That’s Hunter S Thompson finishing up the tale of his long encounter with the San Francisco Hells Angels. In this classic bit of gonzo ethnography Thompson has been in the thick of it, drinking hard and hitting the drugs, riding loud bikes too quickly, and generally being a nuisance – although as he is quick enough to point out, the real nuisance came not from the bikers but from more refined figures who dropped in on the party. The unnamed poet who threw a bin under the wheels of a passing bus, for example.

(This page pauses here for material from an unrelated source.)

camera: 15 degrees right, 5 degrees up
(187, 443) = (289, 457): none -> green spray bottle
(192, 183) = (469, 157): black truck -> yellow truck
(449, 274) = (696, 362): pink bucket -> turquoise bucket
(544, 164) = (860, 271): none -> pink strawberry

Social theorist Eve Chiapello tells us that capitalism feeds off critique, and the ill-behaved gonzo has been absorbed into the rhetoric of business.[1] Christopher Locke, the author of the 2001 hit business book ‘Gonzo Marketing’ is, like all good marketers, a master of the un-ironic pastiche: ‘wandering barefoot on the Lower East side of New York, over $1000 cash in my pocket, looking to score… Also in my pocket, the tarot …I went into The Eatery on Second Avenue and my waitress saw the cards…I had just dropped another tab and had little time left…but she sat with me…‘You have two Magicians,’ she said’. As Martin Hirst, from whom I’ve borrowed this choice quotation, points out, Locke’s prose is Thompson with Easton Ellis namedropping thrown in.[2] Still, the book sold and the strapline, ‘winning through worst practices’ epitomises everything that’s wrong with contemporary business: the acceptance of winner-takes-all competition and the seductive notion that it somehow could be cool to get ahead by means that dance around the edge of acceptable. Finance is not immune from this aesthetic: the cinematic portrayal of finance as lubricated by booze, cocaine and trips to brothels marked down as expenses, in the quasi-autobiography of Jordan Belfort’s Wolf of Wall Street or the post-crash analysis of Inside Job.

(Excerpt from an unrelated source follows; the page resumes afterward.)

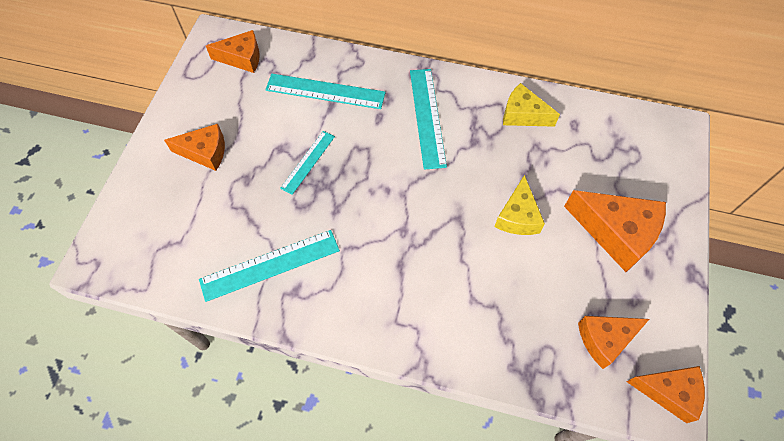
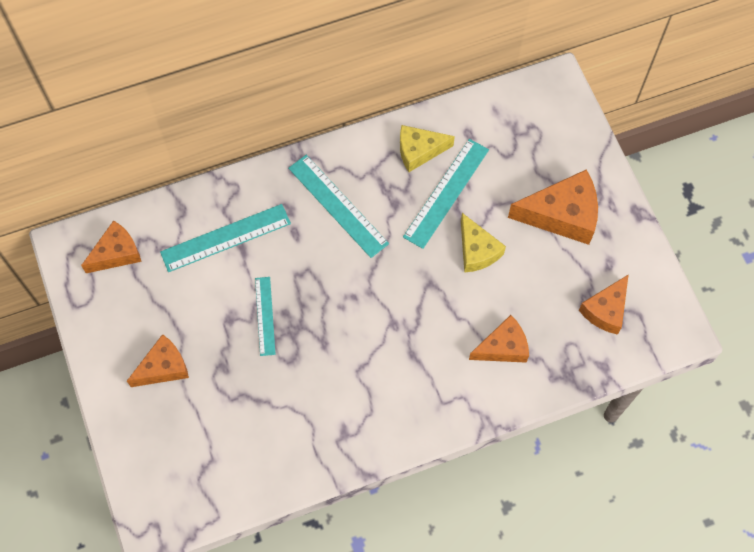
camera: 35 degrees left, 5 degrees up
(270, 265) = (306, 426): turquoise ruler -> turquoise ruler (446, 193)
(668, 392) = (672, 320): orange cheese -> orange cheese (503, 347)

What is gonzo anyway? Something with a bit more integrity than barefoot and stoned in Manhattan, and the drugs seem to be peripheral. Rather, it’s an intimate, first person take that emphasises spontaneity and raw authenticity over form and polish, where ‘deliberate derangement of the senses… de-familiarises reality, opening the door to paradoxically clearer perceptions, a twisted perspective..’ So says literary scholar Jason Mosser.[3] What’s more, the spontaneity turns out to be artifice: Thompson’s prose is a result of a strange collaborative production involving his own demented writing and inability to meet a deadline, tearing pages out of the notebook and faxing them in; the transcribing typist making whatever sense she could out of what she received; editors and copywriters doing their best. Sociologist Jesse Wozniak calls for ‘gonzo sociology’, an ‘immersive, reflexive methodology which eschews rigidity and formulaic design in favour of innovative and imaginative research on places and peoples ignored by the academy’.[4] Gonzo academic is never going to be that gonzo: it’s rather a reaction against the ‘staid practices of the field’ (in Wozniak’s words). We can permit ourselves a certain licence – an element of reflection, of the personal, a struggle to find a voice that speaks more widely than the dry prose of the academic journal. So I have told you of breakfast in the Cadogan Hotel with the global-heavies, of Sextus’ croquet and business angels, of how one family’s world changed and reflected the shape of London’s markets across three generations, and how my own experiences took me briefly into their world. Rather than the pastiche of the two Magicians, an honest telling of our own stories is the best way we have of finding our moral compass in this complicated world.


Hello, and welcome to How to Build a Stock Exchange. My name is Philip Roscoe and I am a sociologist interested in the world of finance. I teach and research at the University of St Andrews in Scotland, and I want to build a stock exchange. Why? Because, when it comes to finance, what we have just isn’t good enough. If you’ve been following this podcast you’ll know that I’ve been talking about how financial markets really work, and how they became so important. I’ve been deconstructing markets: the wires, and screens, the buildings, the politics, the relationships, the historical entanglements that make them go, all in the hope of helping you understand how and why finance works as it does. As well as these, I’ve been looking at the stories we tell about the stock market. You might be surprised how much power stories have had on the shape and influence of financial markets, from Daniel Defoe to Ayn Rand. I’m trying to grasp the almost post-modern nature of finance, post-modern long before the term was invented, the fact that finance is, most of all, a story.


Here’s the thing.


Financial markets rule our world. Governments tremble at their feet. In the very first episode, recorded early last year, I set out how financial markets are a linchpin of inequality, deeply complicit in the approaching environmental catastrophe, the wellspring of current populist politics, and goodness knows what else. I have spent the last seventeen episodes following the threads of financial markets through their history, all to answer the question: why do we have stock markets and what are they for?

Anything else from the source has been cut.